By way of example, an equity market neutral (equal long and shorts) with a zero
alpha would earn the risk free rate net of dividends on borrowed stock. His long and
shorts would cancel out any stock market impact. Such a manager who is able to
generate 10% per annum is benefiting from the additional power of two sources of alpha
and, possibly, from gross exposure in excess of 100%.
It is interesting to consider that the alpha generated from traditional active
management is very moderate, generally 2 % or less versus traditional equity
benchmarks. I believe this is due to the constraints imposed by “relative return”
mandates under which the manager is expected to add value versus the benchmark, while
at the same time controlling the risk associated with the active investment decisions. The
result is that portfolios reflect the benchmark and carry “deadweight”, i.e. positions held
exclusively to control tracking error.
Hedge fund strategies are “absolute return” mandates. As such, they are not
managed against a benchmark and the manager is free to use his best ideas.
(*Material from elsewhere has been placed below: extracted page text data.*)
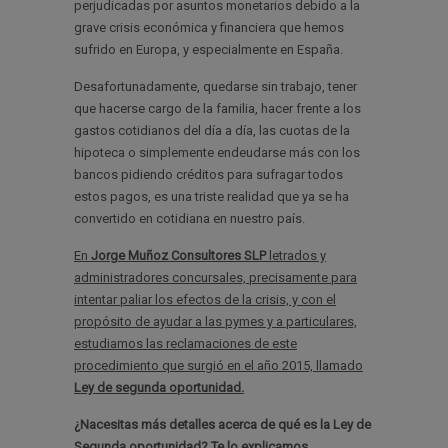
perjudicadas por asuntos monetarios debido a la
grave crisis económica y financiera que hemos
sufrido en Europa, y especialmente en España.
Desafortunadamente, quedarse sin trabajo, tener
que hacerse cargo de la familia, hacer frente a los
gastos cotidianos del día a día, las cuotas de la
hipoteca o simplemente endeudarse más con los
bancos pidiendo créditos para sufragar todos
estos pagos, es una triste realidad que ya se ha
convertido en cotidiana en nuestro país.
En
Jorge Muñoz Consultores SLP
letrados y
administradores concursales, precisamente para
intentar paliar los efectos de la crisis, y con el
propósito de ayudar a las pymes y a particulares,
estudiamos las reclamaciones de este
procedimiento que surgió en el año 2015, llamado
Ley de segunda oportunidad.
¿Nacesitas más detalles acerca de qué es la Ley de
Segunda oportunidad? Te lo explicamos.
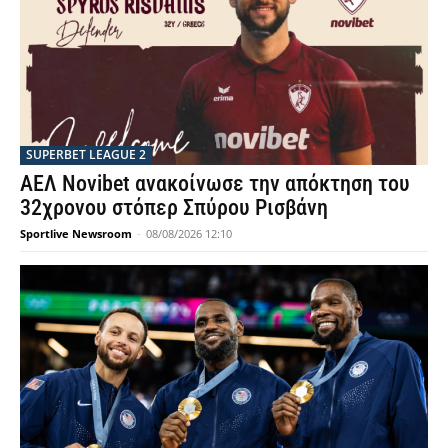
SUPERBET LEAGUE 2
ΑΕΛ Novibet ανακοίνωσε την απόκτηση του
32χρονου στόπερ Σπύρου Ρισβάνη
Sportlive Newsroom
-
08/08/2026 12:10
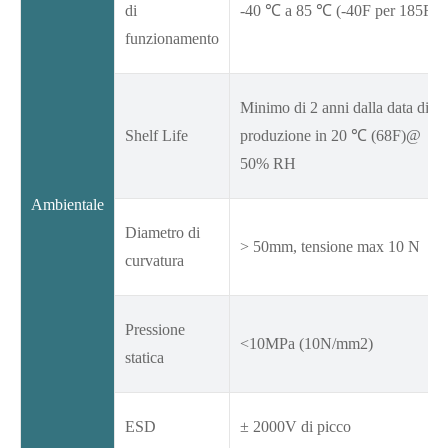
di
-40 ℃ a 85 ℃ (-40F per 185F)
funzionamento
Minimo di 2 anni dalla data di
Shelf Life
produzione in 20 ℃ (68F)@
50% RH
Ambientale
Diametro di
> 50mm, tensione max 10 N
curvatura
Pressione
<10MPa (10N/mm2)
statica
ESD
± 2000V di picco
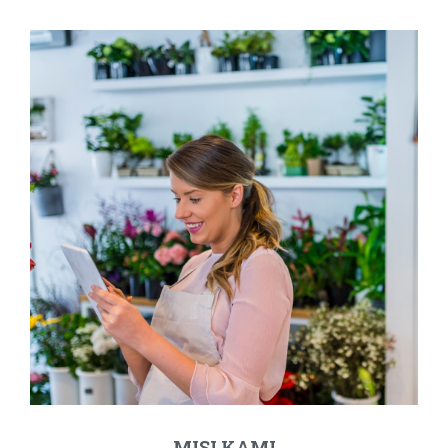
MISI KAMI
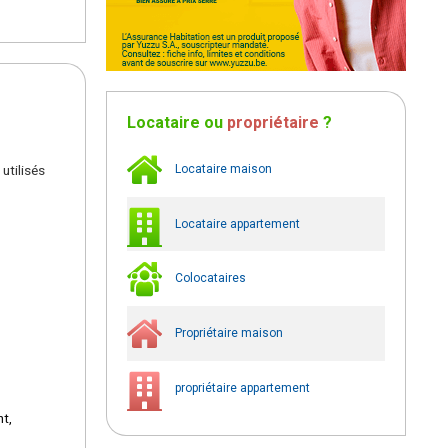
Locataire
ou
propriétaire
?
utilisés
Locataire maison
Locataire appartement
Colocataires
Propriétaire maison
propriétaire appartement
nt,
Portfolio
construction and security selection is guided only by the manager’s stated strategy and
targeted risk levels. I believe that, free of the confines of a targeted benchmark,
managers in absolute return space are able to generate higher alphas.
Summary
Evaluating hedge funds requires evoking the three “Ps” (people, process, and
performance). Understand the firm’s history, the qualification of its personnel and the
stated investment style and approach. Determine the parameters of portfolio
construction: market segment, number of positions, leverage, net exposure and gross
exposure. Evaluate risk control systems and how they have been applied. Decompose
expected return into its component parts: static return, market return, gross exposure
return, and manager alpha. Hopefully the framework suggested herein will allow
fiduciaries to develop the comfort level necessary to invest in this rewarding area.